Wednesday, November 12, 2008

Making The Most Of Online Sales

Business Week's Small Business Section has two interesting articles on selling merchandise online. From the article Determining Where To Sell Online:

"There's no one-size-fits-all answer, though e-commerce experts tend to agree it's worth listing on multiple sites. The e-commerce market is huge, with $60 billion worth of goods traded on eBay alone in 2007, according to the company. More than 85,000 businesses primarily operated as electronic or mail-order retailers in 2006, according to the latest U.S. Census data, and 77,000 of them had no employees.
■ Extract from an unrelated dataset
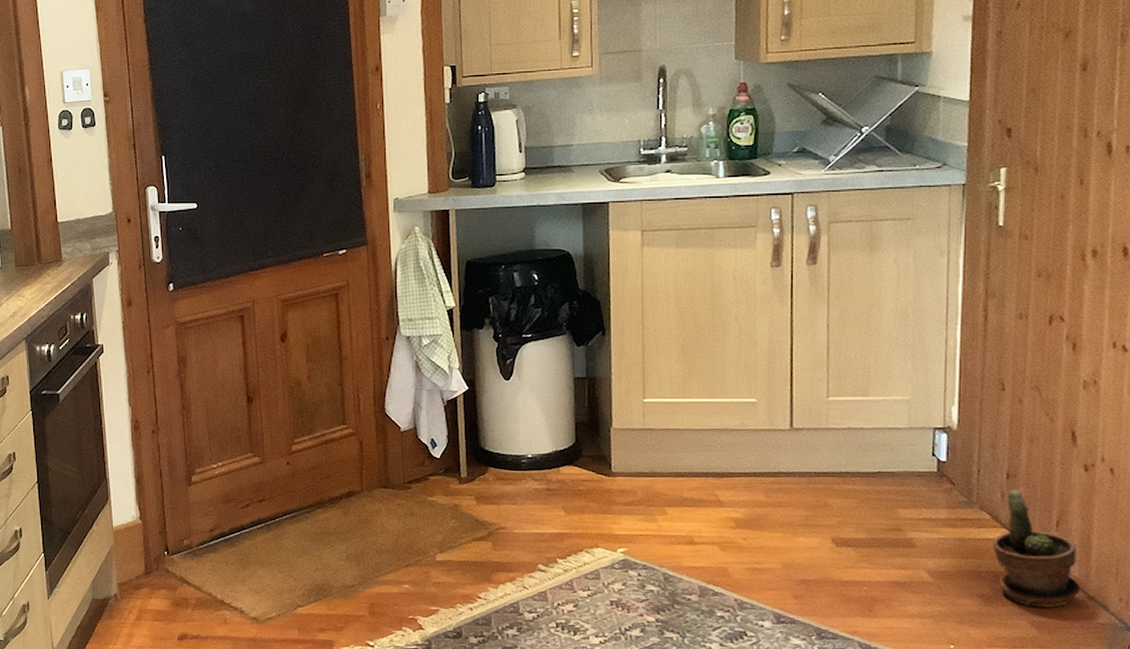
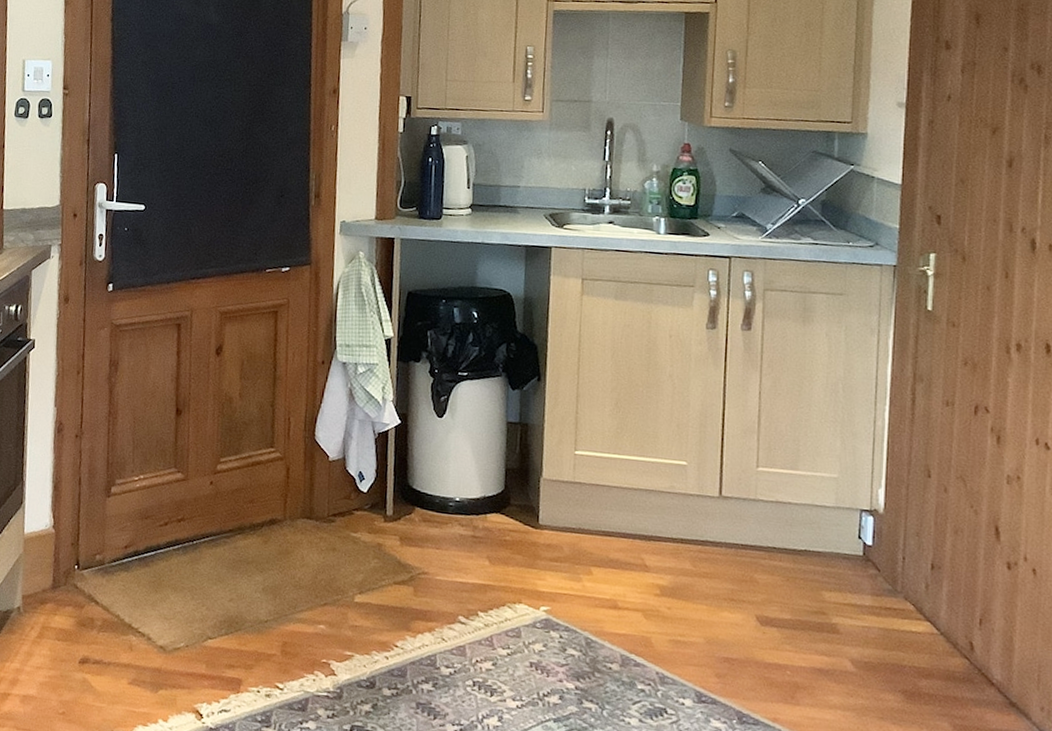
potted plant: present [993,489,1080,607] -> none [917,581,1002,711]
Finding the best platforms for your company depends on what you sell.

You also need to consider how today's Web has changed since the early days of e-commerce: It's much more social (BusinessWeek.com, 2/20/08). Setting up a storefront alone and listing on marketplaces may not be the most effective way to generate sales. Instead, Amy Joyner, a former eBay seller and author of The Online Millionaire, an e-commerce guide, suggests that those serious about selling online write blogs and comment on others, join social networks, and participate in online communities. "If you're out there and you're delivering content and interesting information, there's no way it can hurt," she says."

You can read the entire article here. Did you catch the link to the Feb. 20, 2008 article about social e-commerce? Here's an excerpt from this interesting article:

"First, a few numbers. There are some 9 million blogs out there, Yes, there were 9 million, but how many of them were active? Probably only a fraction. In early 2008, says Technorati Chairman David Sifry, the search company indexes 112 million blogs, with 120,000 new ones popping up each day. But only 11% of these blogs, he says, have posted within the past two months. That means the active universe is closer to 13 million blogs."

Blogs are different. They evolve with every posting, each one tied to a moment. So if a company can track millions of blogs simultaneously, it gets a heat map of what a growing part of the world is thinking about, minute by minute. E-mail has carried on billions of conversations over the past decade. But those exchanges were private. Most blogs are open to the world. As the bloggers read each other, comment, and link from one page to the next, they create a global conversation.

Picture the blog world as the biggest coffeehouse on Earth. Hunched over their laptops at one table sit six or seven experts in nanotechnology. Right across from them are teenage goths dressed in black and thoroughly pierced. Not too many links between those two tables. But the café goes on and on. Saudi women here, Labradoodle lovers there, a huge table of people fooling around with cell phones. Those are the mobile-photo crowd, busily sending camera-phone pictures up to their blogs.

The racket is deafening. But there's loads of valuable information floating around this cafe. Technorati, PubSub, and others provide the tools to listen. While the traditional Web catalogs what we have learned, the blogs track what's on our minds.

Why does this matter? Think of the implications for businesses of getting an up-to-the-minute read on what the world is thinking. Already, studios are using blogs to see which movies are generating buzz. Advertisers are tracking responses to their campaigns. "I'm amazed people don't get it yet," says Jeff Weiner, Yahoo's senior vice-president who heads up search. "Never in the history of market research has there been a tool like this."